ZURICH (Reuters) - Swiss drugmaker Novartis is transforming its business by exchanging certain assets with GlaxoSmithKline and divesting its animal health business to Eli Lilly in deals worth billions of dollars.
The revamp, announced on Tuesday, is the result of a keenly awaited strategic review at the company.
Chief Executive Joe Jimenez said the changes would focus the company on innovative businesses with global scale. "They also improve our financial strength, and are expected to add to our growth rates and margins immediately," he said.

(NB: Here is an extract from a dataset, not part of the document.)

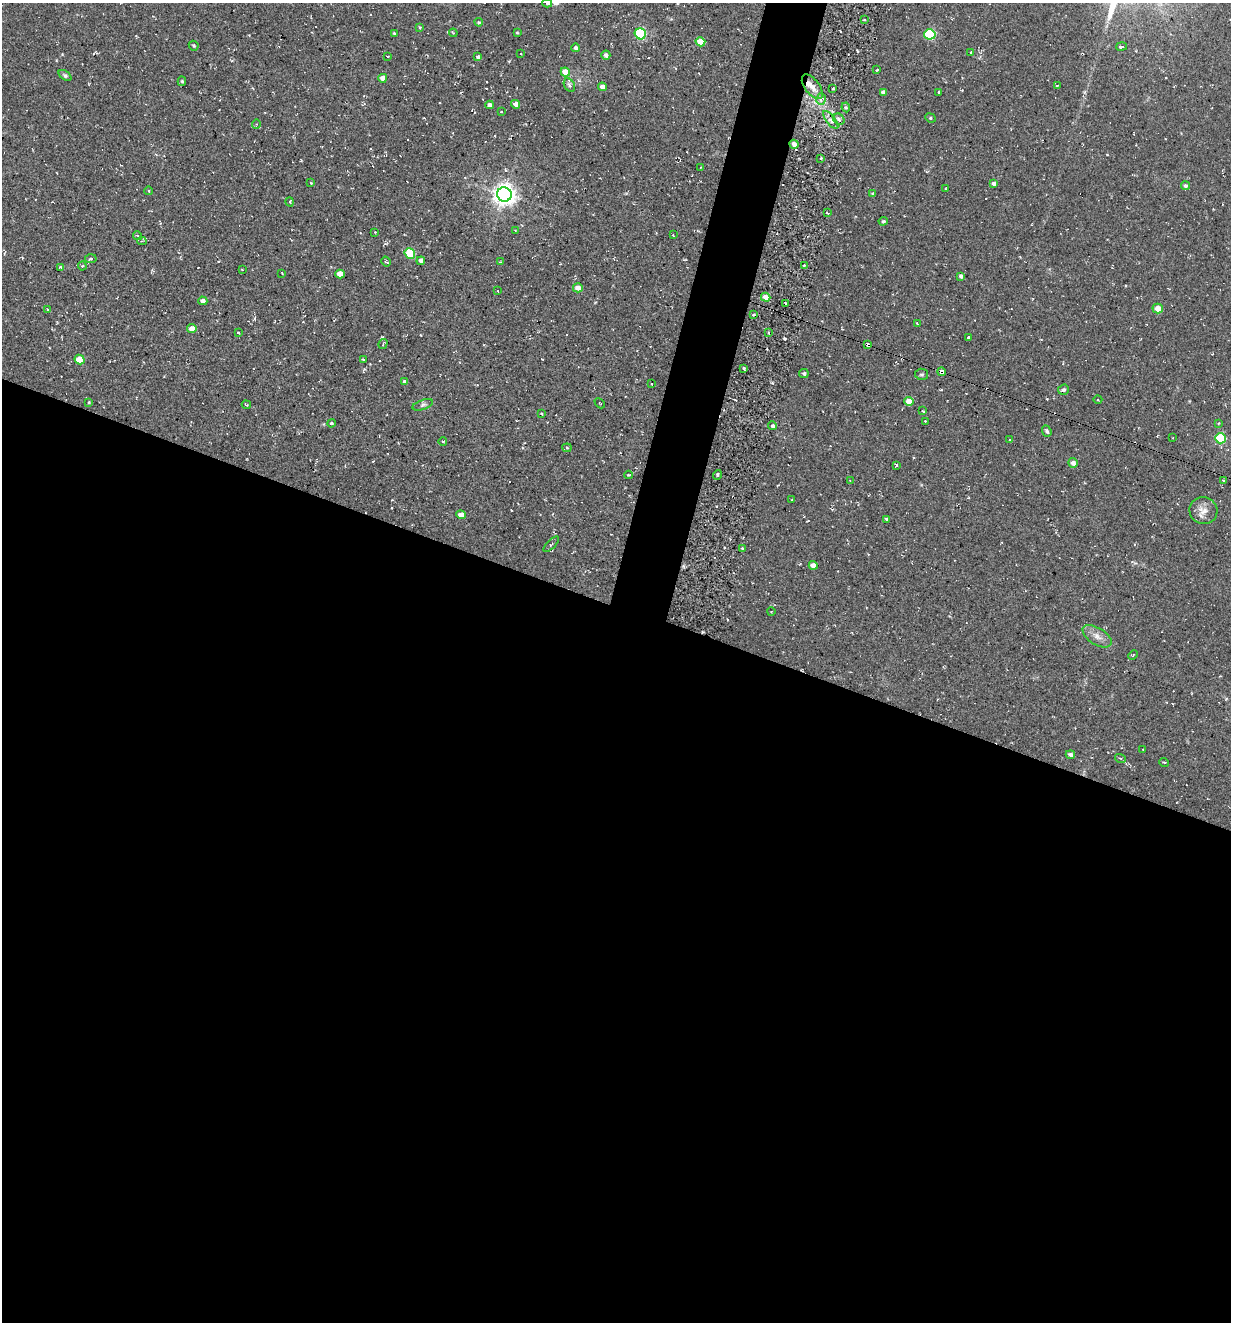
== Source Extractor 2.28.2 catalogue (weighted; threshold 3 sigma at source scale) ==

Novartis said it had agreed to acquire GSK's oncology products for a US$14.5 billion (S$18.2 billion) payment. The Swiss drugmaker will also divest its vaccines business, excluding flu, to GSK for US$7.1 billion plus royalties.
In a separate transaction, Novartis said it had agreed to divest its animal health division to Eli Lilly for approximately US$5.4 billion.

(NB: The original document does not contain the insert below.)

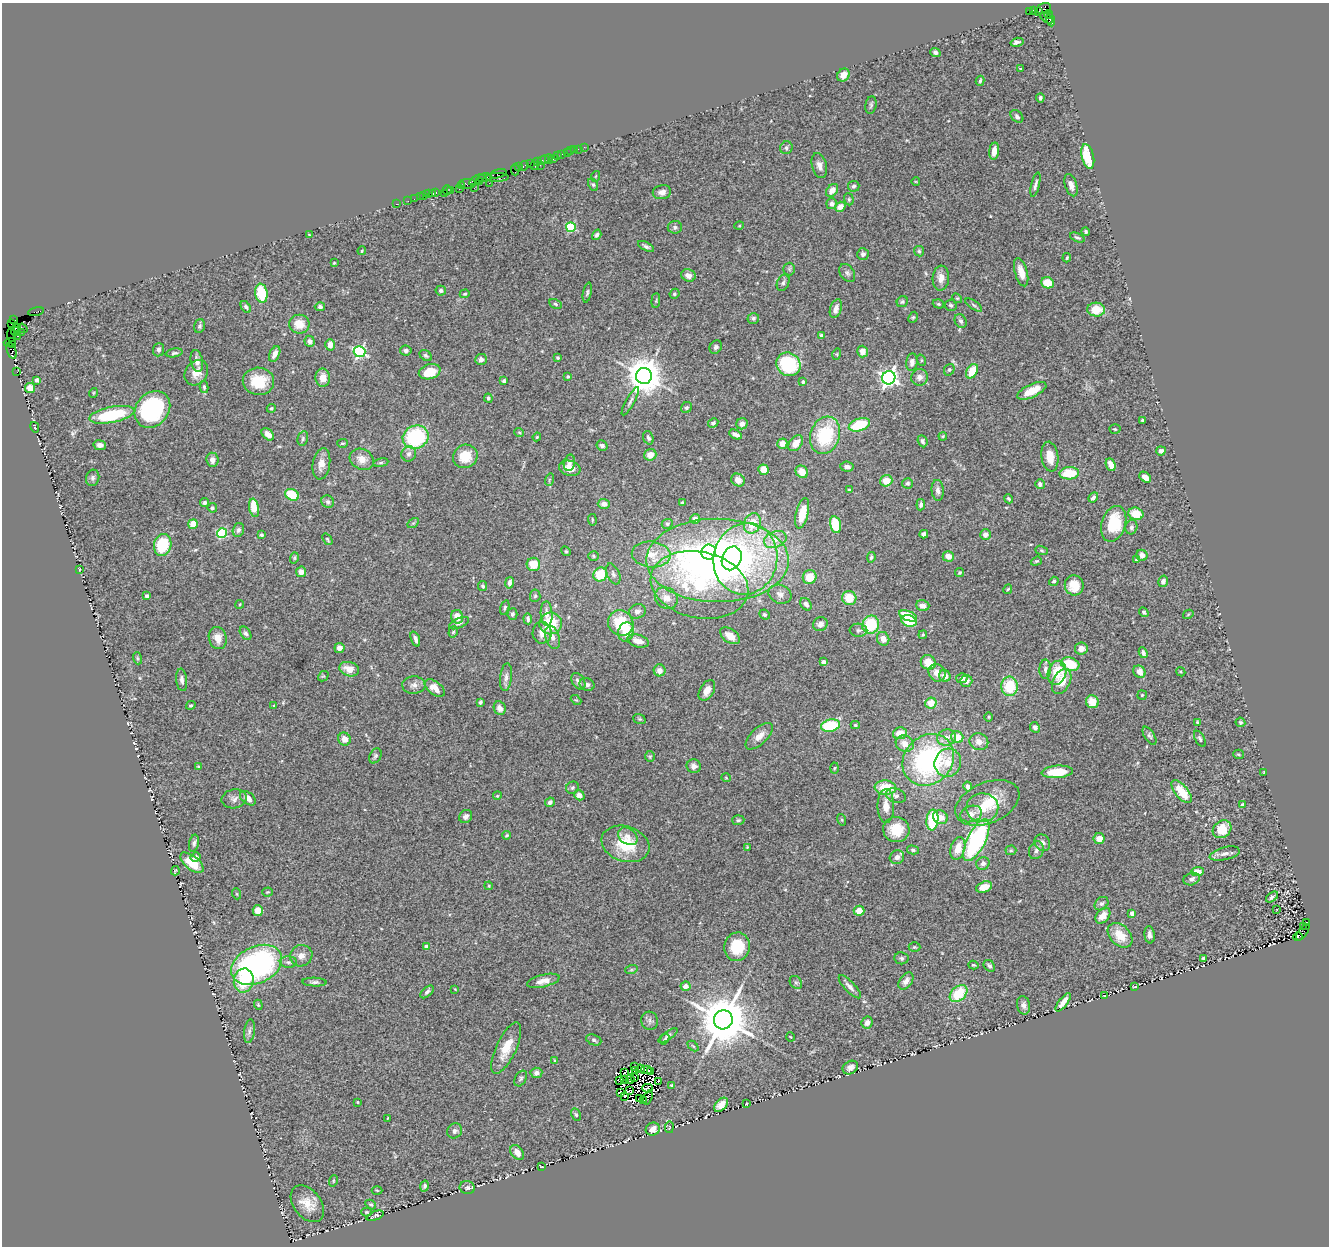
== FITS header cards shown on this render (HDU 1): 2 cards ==
NAXIS1  =                 1327
NAXIS2  =                 1244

The deals mark a major reorganisation for GSK too, which is to return 4 billion pounds (S$8.4 billion) to shareholders following the changes. GSK will take the lead in running a future consumer health business with Novartis but will effectively give up its ambitions to be a global leader in oncology.
GSK said the company would in future have a balanced business centered around consumer health, vaccines, respiratory and HIV medicines, which together would account for about 70 per cent of revenues.